Text shown section start


    If you want declinist metaphors, it seems to me that the valorization of cruel humour as the ultimate human good has something in common with the Roman Empire.

    1. I think I disagreed with every one of your implicit propositions in the peroration. There is nothing woke about recognizing that distinguishing speech from conduct is complicated. Colin Thatcher was convicted of speaking to a hit man and I don’t think Irwin Toy was particularly woke in seeing expression as just conduct intended to convey a meaning (which, on analysis, is most human conduct). It is also not woke to say the intent of a speaker is not determinative of liability: that was the classic position of the law of defamation, negligent misrepresentation, contractual breach (which, after all, is about attaching legal liability to what was offered or accepted) and many other examples. Moreover, I do not think it is the case that intent is literally irrelevant to discrimination cases. The reaction of the audience to speech has also always been determinative of liability. Where you sit in a hierarchy of oppression (albeit not rigid) has to be important to the distinction between “No Irish may apply” and “Indigenous applicants are encouraged”- which is to say to basic, if perhaps controversial, distinctions in discrimination law expressly supported by section 15(2) of the Charter.

      Freedom of speech, in any actually existing community, has limits. You certainly couldn’t have any anti-discrimination law without some limit on employers or landlords being able to express sentiments about whether a particular person can apply for a job or tenancy. To be sure, limits have to be carefully considered, but the only way to pretend you are not imposing limits is to make questionable conceptual distinctions between speech and conduct. These are not consistently adhered to by any side of the political spectrum, as seen by the SCOTUS decision that agency shop arrangements for union dues are speech. Of course, everyone agrees that a mob boss giving an order to beat up someone who hasn’t repaid their loan shark is subject to criminal liability and that the promoters of Bre-X should have bene liable for false claims about findings of gold. (Note that John Stuart Mill did *not* divide the world between speech and conduct, but between other-regarding and self-regarding reasons for regulation.)

      Where perhaps I am “woke” is that I guess I don’t understand why the context of humor and mocking makes this better than saying it at a political meeting. In fact, my intuitions go in exactly the opposite direction – we should be very cautious about human rights commissions deciding what gets said at political meetings, even if it is unequivocally discriminatory. Lots of discrimination takes the form of mocking people. Further, while we rightly think that adult politicians and celebrities just have to accept a certain amount of mockery, I think we would normally draw the line at an adult bullying a disabled child. That definitely sends the message that if you have a disability, you had better not become famous because you will be punished for it – precisely the harms the anti-discrimination laws were designed to address.

      If you want declinist metaphors, it seems to me that the valorization of cruel humour as the ultimate human good has something in common with the Roman Empire.

      None of this means I would necessarily have signed on to the majority decision, since there are real questions of freedom of expression in the context of shock comedy that pull the other direction. But many defences of Warren Court-style free speech jurisprudence is full of lazy thinking and unmerited self-congratulation – and, for better of for worse, it is that kind of free speech absolutism that is genuinely new in Anglo-Canadian law, not the idea that comedians could sometimes be subject to civil and criminal liability.

Text shown section end

#### Exercise description:
In the comment on free speech limits, how does it say John Stuart Mill divided the world, if not between speech and conduct?

Excerpted records section start

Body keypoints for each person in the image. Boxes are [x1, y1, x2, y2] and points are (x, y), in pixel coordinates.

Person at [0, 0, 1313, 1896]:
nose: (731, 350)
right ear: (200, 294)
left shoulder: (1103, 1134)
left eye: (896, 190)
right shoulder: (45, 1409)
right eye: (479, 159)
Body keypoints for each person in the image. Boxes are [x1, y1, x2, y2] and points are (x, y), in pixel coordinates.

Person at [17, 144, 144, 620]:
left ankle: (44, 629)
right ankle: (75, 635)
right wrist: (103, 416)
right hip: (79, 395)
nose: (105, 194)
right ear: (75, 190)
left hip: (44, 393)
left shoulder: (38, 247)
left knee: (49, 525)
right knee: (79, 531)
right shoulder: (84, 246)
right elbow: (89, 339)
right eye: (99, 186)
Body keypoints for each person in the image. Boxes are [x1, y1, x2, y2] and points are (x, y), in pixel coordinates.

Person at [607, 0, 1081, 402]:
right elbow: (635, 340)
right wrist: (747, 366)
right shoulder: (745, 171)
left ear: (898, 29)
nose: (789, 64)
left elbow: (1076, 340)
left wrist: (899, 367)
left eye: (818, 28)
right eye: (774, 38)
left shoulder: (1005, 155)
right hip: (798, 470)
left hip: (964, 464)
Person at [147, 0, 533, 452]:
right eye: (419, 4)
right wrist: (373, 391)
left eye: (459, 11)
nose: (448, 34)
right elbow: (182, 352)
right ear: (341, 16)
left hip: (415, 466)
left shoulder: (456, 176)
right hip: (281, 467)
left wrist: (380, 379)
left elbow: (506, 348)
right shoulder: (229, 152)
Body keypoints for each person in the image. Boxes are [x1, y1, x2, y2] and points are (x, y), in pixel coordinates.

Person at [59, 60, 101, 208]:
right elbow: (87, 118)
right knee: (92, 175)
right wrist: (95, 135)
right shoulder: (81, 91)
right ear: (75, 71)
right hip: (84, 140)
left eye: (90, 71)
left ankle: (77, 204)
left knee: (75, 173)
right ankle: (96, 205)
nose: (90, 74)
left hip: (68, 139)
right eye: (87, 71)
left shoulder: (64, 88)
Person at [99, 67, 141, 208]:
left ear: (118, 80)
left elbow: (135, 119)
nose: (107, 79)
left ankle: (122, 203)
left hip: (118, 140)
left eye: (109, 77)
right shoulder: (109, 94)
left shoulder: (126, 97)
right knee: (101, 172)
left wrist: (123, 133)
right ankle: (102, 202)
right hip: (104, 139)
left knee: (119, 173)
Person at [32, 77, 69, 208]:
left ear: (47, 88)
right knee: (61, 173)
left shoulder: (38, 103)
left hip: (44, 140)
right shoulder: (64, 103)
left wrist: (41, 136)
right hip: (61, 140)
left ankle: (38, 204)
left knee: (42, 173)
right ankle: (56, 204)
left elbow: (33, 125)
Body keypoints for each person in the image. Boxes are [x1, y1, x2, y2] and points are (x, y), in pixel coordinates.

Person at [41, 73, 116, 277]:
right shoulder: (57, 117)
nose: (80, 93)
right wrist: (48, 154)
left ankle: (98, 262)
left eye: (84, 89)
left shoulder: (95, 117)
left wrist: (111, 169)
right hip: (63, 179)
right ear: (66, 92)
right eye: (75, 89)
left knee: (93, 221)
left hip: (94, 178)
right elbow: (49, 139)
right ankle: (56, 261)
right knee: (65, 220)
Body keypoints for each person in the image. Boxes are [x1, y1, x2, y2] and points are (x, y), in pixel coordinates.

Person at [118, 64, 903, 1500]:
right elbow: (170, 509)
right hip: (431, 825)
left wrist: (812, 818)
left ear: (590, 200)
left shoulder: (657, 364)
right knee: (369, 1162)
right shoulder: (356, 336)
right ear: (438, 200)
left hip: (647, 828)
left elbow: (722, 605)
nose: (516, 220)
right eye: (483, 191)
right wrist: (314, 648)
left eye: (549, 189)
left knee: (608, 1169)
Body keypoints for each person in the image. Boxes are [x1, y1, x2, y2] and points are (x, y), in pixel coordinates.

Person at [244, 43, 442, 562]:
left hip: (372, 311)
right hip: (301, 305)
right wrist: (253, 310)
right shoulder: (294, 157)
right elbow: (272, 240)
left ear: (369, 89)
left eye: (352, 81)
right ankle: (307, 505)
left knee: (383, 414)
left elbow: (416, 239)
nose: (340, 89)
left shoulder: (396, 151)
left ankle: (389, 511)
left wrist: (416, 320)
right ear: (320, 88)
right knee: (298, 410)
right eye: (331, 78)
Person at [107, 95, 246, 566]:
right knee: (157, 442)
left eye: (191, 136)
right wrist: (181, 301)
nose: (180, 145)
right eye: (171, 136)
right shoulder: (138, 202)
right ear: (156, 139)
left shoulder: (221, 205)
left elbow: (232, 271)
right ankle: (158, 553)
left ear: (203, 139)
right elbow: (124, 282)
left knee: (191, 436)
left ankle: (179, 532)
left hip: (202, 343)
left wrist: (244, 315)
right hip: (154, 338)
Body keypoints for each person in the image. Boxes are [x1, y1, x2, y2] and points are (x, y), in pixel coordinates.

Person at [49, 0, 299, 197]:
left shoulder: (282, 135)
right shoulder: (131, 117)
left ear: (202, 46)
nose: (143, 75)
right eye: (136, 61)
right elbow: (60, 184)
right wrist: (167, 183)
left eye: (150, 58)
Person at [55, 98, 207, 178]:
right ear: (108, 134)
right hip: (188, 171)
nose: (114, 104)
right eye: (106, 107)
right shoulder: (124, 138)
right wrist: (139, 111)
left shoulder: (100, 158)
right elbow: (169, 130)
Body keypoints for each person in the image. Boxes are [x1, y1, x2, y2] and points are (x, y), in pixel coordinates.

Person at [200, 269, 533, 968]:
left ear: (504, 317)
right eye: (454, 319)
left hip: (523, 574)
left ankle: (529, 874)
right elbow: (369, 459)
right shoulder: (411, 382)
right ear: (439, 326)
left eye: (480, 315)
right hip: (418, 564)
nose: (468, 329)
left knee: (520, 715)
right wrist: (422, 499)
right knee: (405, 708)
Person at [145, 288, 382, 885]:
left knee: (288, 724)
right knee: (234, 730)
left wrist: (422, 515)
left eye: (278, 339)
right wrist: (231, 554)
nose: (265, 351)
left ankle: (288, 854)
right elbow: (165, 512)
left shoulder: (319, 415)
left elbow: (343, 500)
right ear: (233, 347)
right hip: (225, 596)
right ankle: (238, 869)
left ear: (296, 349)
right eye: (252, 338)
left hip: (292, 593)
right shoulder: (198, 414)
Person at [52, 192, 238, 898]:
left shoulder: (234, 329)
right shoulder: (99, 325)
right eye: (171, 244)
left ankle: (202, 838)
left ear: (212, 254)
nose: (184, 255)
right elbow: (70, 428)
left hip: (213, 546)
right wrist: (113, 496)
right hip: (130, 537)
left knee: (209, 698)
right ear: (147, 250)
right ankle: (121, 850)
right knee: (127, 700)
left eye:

Excerpted records section end

#### Response for this exercise:
Between other-regarding and self-regarding reasons for regulation.